- Exercise text:
328.Odd Even Linked List

Tags: [linked_list], [list], [prev_curr_pointers]

Link: https://leetcode.com/problems/odd-even-linked-list/\#/description

Given a singly linked list, group all odd nodes together followed by the even nodes. Please note here we are talking about the node number and not the value in the nodes.

You should try to do it in place. The program should run in O(1) space complexity and O(nodes) time complexity.

Example:
Given1->2->3->4->5->NULL,
return1->3->5->2->4->NULL.

Note:
The relative order inside both the even and odd groups should remain as it was in the input.
The first node is considered odd, the second node even and so on ...

Solution: prev curr pointer

# Definition for singly-linked list.
# class ListNode(object):
#     def __init__(self, x):
#         self.val = x
#         self.next = None

class Solution(object):
    def oddEvenList(self, head):
        """
        :type head: ListNode
        :rtype: ListNode
        """
        if not head or not head.next:
            return head

        even_list_fake_head = ListNode(-1)
        even_list_curr = even_list_fake_head

        prev = None
        curr = head
        counter = 1

        while curr is not None:
            if counter % 2 == 1:
                prev = curr
                curr = curr.next
            else:
                prev.next = curr.next
                even_list_curr.next = curr
                even_list_curr = even_list_curr.next
                curr = curr.next
                even_list_curr.next = None

            counter += 1

        prev.next = even_list_fake_head.next
        return head

Revelation:

• The reason we must do "curr = curr.next" before the "even_list_curr.next = None" is that we should first use the bridge curr -> curr.next to update the curr for next iteration, then we can cut this bridge.

Note:

• Time complexity = O(n), n is the number of nodes in the given list.
• Space complexity = O(1).

- Supplied data:

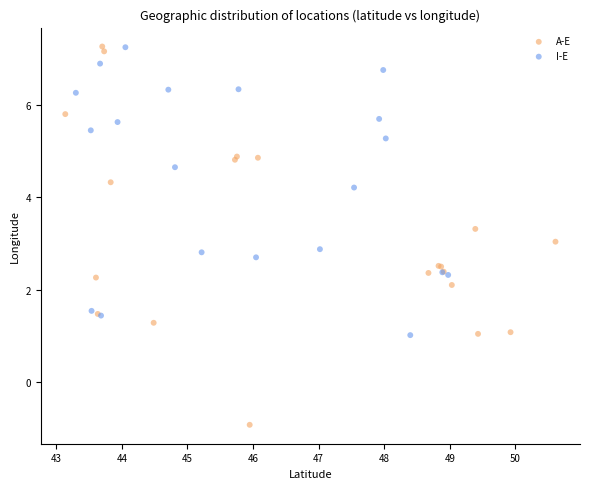

Which series has the widest spread of Y values?

A-E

- What is needed: Can you extract everything from "You should try" down to "for singly-linked list." in the odd-even linked list write-up above, word for word?

- Exercise result:
You should try to do it in place. The program should run in O(1) space complexity and O(nodes) time complexity.

Example:
Given1->2->3->4->5->NULL,
return1->3->5->2->4->NULL.

Note:
The relative order inside both the even and odd groups should remain as it was in the input.
The first node is considered odd, the second node even and so on ...

Solution: prev curr pointer

# Definition for singly-linked list.